Zelfverzekerd en met een glashelder ‘goedemiddag’ stapt de 22-jarige Zoë* de rechtszaal binnen. Ze loopt naar voren, gaat op de verdachtenstoel zitten, slaat haar benen over elkaar en haalt een hand vol fonkelende glitternagels door haar glanzend zwarte haren. De rechter, een man op leeftijd, kijkt haar een moment zwijgend aan.
Hij is er stil van, van zo’n stralende verschijning.
De laatste keer dat Zoë haar mond opendeed in het bijzijn van politie en justitie was de sfeer een stuk minder prettig. Het was kerstavond, of eigenlijk al nacht, en samen met haar broertje, haar nicht en haar toenmalige vriend was ze na een geslaagd feestje op weg naar huis toen een politieauto hen inhaalde en een stopteken gaf. Gehoorzaam zette haar vriend verderop zijn auto stil. Maar daar hield de gehoorzaamheid wel op. Aan het gebod om uit de auto te stappen werd aanvankelijk geen gehoor gegeven. In plaats daarvan kregen de agenten van meerdere inzittenden een grote mond, al dan niet ingegeven door de genuttigde wodka’s Red Bull. Uiteindelijk waren het de twee dames die na veel vijven en zessen als eersten naast de auto stonden. Een paar tellen later gaf de bestuurder plotseling gas. De piepende banden slechts overstemd door de gillende Zoë.
“Mijn broertje zat nog naast hem, natúúrlijk word ik dan gek,” verklaart ze.

* _GEGEVENSBESTAND_
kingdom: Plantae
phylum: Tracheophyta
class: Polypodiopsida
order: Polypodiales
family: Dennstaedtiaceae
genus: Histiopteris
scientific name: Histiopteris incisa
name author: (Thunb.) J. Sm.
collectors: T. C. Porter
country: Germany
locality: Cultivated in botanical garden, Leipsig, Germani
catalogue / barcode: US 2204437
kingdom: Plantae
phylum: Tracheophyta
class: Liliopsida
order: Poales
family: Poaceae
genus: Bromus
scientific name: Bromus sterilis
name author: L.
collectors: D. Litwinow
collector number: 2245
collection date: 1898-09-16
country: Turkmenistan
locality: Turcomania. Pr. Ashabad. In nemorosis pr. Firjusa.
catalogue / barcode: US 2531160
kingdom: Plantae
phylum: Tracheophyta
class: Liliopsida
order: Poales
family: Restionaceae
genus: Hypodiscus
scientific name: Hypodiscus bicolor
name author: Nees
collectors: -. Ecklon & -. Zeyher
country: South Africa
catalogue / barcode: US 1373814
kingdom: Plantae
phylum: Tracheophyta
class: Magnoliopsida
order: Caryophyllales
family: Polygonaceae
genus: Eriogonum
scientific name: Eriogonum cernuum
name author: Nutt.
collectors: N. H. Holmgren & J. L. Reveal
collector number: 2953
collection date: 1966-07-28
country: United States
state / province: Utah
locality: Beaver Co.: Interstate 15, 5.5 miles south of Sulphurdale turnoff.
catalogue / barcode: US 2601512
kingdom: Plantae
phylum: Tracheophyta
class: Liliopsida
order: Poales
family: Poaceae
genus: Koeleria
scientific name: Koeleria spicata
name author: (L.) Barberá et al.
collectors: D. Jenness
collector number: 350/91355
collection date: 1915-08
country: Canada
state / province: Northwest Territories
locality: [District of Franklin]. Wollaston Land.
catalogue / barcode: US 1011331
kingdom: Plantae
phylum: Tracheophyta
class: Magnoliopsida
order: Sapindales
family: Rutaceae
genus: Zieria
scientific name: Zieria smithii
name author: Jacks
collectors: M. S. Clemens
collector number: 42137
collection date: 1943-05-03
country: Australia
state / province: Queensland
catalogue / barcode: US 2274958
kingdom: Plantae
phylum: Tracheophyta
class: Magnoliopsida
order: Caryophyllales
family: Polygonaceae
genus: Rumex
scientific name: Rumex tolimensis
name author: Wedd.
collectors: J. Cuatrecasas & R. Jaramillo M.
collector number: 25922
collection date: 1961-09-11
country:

* _SCHRIFTELIJKE OPDRACHT A_
Zeg van elke bewering of ze klopt met de leestekst, met ja of nee en de doorslaggevende woorden uit de tekst letterlijk geciteerd. (i) De rechter is een jonge man. (ii) De rit naar huis vond plaats op kerstavond. (iii) De bestuurder stond als eerste naast de auto.
* _SCHRIFTELIJKE OPDRACHT B_
Schrijf uit de leestekst alles van "De laatste keer" tot en met "de gillende Zoë." over en vervang daarin "politieauto" door "politiebus".
De records staan los van de leestekst.

* _UITWERKING A_
(i) Nee: "De rechter, een man op leeftijd, kijkt haar een moment zwijgend aan."
(ii) Ja: "Het was kerstavond, of eigenlijk al nacht"
(iii) Nee: "Uiteindelijk waren het de twee dames die na veel vijven en zessen als eersten naast de auto stonden."

* _UITWERKING B_
De laatste keer dat Zoë haar mond opendeed in het bijzijn van politie en justitie was de sfeer een stuk minder prettig. Het was kerstavond, of eigenlijk al nacht, en samen met haar broertje, haar nicht en haar toenmalige vriend was ze na een geslaagd feestje op weg naar huis toen een politiebus hen inhaalde en een stopteken gaf. Gehoorzaam zette haar vriend verderop zijn auto stil. Maar daar hield de gehoorzaamheid wel op. Aan het gebod om uit de auto te stappen werd aanvankelijk geen gehoor gegeven. In plaats daarvan kregen de agenten van meerdere inzittenden een grote mond, al dan niet ingegeven door de genuttigde wodka’s Red Bull. Uiteindelijk waren het de twee dames die na veel vijven en zessen als eersten naast de auto stonden. Een paar tellen later gaf de bestuurder plotseling gas. De piepende banden slechts overstemd door de gillende Zoë.